Archive for July 15th, 2007

I’ve been dredging up my C++ for a class recently, and I’m struck by just how weird it feels now that I spend most of my time with Ruby.

I was all proud of myself for remembering how to write a copy constructor. Then I ran into a situation like this:

MyClass a = foo;
MyClass c;
c = foo;

The first line was fine; the last segfaulted. What the heck?

I had hit upon the subtle difference between assignment at construction time and normal assignment. The former calls the copy constructor, the latter calls operator=.
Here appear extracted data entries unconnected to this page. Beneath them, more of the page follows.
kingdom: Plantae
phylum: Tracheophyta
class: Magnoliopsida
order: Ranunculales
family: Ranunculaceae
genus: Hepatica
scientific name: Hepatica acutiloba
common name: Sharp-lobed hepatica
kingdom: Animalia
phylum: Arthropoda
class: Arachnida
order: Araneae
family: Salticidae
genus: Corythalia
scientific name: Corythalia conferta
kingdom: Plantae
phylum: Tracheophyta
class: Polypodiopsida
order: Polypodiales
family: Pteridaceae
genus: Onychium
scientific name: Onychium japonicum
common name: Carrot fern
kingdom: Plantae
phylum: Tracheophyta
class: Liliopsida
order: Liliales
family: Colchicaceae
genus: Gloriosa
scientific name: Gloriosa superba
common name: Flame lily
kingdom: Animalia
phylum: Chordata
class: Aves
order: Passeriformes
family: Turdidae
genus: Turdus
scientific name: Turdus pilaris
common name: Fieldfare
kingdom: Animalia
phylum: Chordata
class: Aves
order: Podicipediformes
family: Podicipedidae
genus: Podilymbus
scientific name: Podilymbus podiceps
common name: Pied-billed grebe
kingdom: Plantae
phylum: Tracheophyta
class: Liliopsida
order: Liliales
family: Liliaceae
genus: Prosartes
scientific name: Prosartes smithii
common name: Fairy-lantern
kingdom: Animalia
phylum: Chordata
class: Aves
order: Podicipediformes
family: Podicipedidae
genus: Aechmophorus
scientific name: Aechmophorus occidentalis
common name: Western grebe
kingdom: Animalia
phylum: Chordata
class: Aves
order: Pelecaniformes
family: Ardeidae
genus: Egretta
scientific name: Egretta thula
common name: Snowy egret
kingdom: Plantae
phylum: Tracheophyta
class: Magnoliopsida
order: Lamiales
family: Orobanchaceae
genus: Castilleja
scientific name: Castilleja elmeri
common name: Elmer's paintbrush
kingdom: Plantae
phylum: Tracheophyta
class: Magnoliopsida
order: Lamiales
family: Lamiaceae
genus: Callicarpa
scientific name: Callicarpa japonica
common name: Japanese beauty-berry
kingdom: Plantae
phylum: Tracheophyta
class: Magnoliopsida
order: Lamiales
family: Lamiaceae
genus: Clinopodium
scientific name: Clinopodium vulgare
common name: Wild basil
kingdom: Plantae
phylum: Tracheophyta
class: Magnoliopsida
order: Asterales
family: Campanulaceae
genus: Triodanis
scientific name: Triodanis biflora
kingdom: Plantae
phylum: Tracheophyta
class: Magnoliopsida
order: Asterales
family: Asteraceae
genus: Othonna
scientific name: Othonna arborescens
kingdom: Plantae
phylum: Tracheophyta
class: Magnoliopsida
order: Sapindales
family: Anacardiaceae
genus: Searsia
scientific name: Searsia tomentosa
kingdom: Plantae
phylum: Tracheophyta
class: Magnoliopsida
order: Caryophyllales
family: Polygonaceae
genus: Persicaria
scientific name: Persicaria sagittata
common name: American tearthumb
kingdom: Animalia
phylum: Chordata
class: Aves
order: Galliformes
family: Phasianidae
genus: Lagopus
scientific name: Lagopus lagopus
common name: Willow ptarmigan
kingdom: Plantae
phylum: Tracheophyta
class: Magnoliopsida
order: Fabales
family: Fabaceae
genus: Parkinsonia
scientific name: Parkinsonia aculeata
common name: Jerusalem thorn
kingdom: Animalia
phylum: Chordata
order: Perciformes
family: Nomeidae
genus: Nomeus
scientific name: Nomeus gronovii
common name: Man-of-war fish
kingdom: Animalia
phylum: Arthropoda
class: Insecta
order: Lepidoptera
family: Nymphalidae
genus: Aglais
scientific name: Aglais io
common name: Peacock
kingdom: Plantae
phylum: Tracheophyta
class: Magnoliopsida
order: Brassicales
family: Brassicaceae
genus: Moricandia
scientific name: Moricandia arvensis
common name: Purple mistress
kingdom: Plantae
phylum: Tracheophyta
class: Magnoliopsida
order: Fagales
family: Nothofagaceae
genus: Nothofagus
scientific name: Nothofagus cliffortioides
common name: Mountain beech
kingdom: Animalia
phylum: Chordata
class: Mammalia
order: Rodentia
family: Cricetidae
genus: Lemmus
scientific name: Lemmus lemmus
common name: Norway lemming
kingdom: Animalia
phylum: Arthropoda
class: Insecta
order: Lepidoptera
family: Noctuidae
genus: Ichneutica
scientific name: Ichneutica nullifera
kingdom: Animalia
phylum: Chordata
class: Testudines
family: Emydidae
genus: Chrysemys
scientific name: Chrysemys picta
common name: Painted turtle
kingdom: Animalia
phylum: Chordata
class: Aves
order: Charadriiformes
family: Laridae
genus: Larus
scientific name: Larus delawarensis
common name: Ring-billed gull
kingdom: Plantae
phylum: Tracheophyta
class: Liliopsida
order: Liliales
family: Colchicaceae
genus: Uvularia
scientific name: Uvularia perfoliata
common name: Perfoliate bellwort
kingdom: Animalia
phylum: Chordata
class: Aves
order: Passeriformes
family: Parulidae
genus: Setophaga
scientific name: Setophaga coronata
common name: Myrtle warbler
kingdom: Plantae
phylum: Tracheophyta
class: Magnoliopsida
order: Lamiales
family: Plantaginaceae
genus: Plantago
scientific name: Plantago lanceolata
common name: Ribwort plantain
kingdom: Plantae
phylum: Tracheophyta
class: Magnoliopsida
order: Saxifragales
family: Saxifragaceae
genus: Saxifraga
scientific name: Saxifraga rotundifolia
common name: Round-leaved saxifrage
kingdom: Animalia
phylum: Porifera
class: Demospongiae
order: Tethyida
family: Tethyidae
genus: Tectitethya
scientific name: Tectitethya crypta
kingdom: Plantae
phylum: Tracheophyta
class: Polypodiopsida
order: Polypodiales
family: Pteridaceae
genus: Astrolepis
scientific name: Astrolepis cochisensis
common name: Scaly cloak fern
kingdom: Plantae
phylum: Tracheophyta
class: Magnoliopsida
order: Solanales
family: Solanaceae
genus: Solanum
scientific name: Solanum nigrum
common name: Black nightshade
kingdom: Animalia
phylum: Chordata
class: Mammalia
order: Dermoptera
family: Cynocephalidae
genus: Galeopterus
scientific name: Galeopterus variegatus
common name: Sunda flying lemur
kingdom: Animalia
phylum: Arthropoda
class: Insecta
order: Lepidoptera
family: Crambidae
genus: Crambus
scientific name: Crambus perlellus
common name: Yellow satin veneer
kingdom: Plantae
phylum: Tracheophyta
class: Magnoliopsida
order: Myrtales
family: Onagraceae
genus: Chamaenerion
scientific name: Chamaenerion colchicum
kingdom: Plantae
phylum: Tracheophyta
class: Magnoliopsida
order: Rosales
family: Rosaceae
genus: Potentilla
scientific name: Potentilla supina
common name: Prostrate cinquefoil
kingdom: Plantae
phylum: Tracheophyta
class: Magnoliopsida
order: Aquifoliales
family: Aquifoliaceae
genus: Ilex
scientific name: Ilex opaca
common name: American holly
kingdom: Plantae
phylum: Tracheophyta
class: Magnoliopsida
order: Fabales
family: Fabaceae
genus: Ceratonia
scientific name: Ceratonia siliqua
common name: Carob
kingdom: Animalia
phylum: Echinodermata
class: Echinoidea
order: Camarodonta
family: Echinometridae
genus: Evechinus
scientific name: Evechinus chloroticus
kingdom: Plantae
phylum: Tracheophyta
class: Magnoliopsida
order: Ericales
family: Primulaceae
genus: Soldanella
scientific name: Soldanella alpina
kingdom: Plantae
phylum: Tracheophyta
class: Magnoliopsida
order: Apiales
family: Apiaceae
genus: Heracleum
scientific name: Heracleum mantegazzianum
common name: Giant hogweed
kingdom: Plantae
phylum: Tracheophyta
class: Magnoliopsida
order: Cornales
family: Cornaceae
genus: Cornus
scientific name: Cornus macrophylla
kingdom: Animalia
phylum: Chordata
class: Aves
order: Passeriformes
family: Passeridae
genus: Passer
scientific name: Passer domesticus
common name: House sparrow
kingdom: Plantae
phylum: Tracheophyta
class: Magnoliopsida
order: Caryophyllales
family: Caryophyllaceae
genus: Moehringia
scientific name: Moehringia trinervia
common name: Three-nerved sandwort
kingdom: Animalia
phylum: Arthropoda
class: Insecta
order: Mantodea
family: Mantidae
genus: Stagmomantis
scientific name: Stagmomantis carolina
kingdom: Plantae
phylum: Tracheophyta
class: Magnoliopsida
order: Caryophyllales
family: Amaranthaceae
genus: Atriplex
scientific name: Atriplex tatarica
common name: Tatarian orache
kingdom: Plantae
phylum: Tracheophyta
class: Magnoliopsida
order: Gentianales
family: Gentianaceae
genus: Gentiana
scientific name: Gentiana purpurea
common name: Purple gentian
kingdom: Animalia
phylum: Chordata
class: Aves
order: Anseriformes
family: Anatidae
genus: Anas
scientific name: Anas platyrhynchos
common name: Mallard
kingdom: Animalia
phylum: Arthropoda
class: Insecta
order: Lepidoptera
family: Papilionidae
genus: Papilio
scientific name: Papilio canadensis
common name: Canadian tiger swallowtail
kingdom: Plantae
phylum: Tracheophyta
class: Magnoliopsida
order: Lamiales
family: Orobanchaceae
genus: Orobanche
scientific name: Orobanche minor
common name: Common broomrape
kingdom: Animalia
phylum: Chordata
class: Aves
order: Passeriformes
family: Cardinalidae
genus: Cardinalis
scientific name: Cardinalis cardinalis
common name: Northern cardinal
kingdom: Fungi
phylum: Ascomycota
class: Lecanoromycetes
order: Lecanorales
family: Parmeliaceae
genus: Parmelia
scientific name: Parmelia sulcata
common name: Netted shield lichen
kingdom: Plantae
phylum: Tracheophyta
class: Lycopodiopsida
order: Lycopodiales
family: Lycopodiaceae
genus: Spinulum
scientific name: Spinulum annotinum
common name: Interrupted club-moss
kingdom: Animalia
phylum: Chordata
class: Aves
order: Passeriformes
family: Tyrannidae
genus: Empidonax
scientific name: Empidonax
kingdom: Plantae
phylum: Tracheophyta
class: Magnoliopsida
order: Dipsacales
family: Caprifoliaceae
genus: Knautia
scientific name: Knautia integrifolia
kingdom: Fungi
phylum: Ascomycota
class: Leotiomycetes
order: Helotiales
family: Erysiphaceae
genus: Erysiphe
MyClass a = foo;  // calls copy constructor MyClass(foo)
MyClass c;
c = foo;  // calls operator=

I had neglected to provide an operator= for MyClass, so the compiler invented one for me. Since MyClass contained pointers to other structures, that naturally led to problems pretty quickly.

Had I not known to look up the specific behavior of operator=, and then implement a correct one for MyClass, I would have been really confused. This sort of subtlety is what makes me think of C++ as a “hard” language and Ruby as an “easy” language.

To be sure, Ruby has its subtle quirks too, but they occur less frequently and usually around “advanced” topics like metaprogramming. In C++, even a fundamental operation like assignment can have strange, unpredictable properties.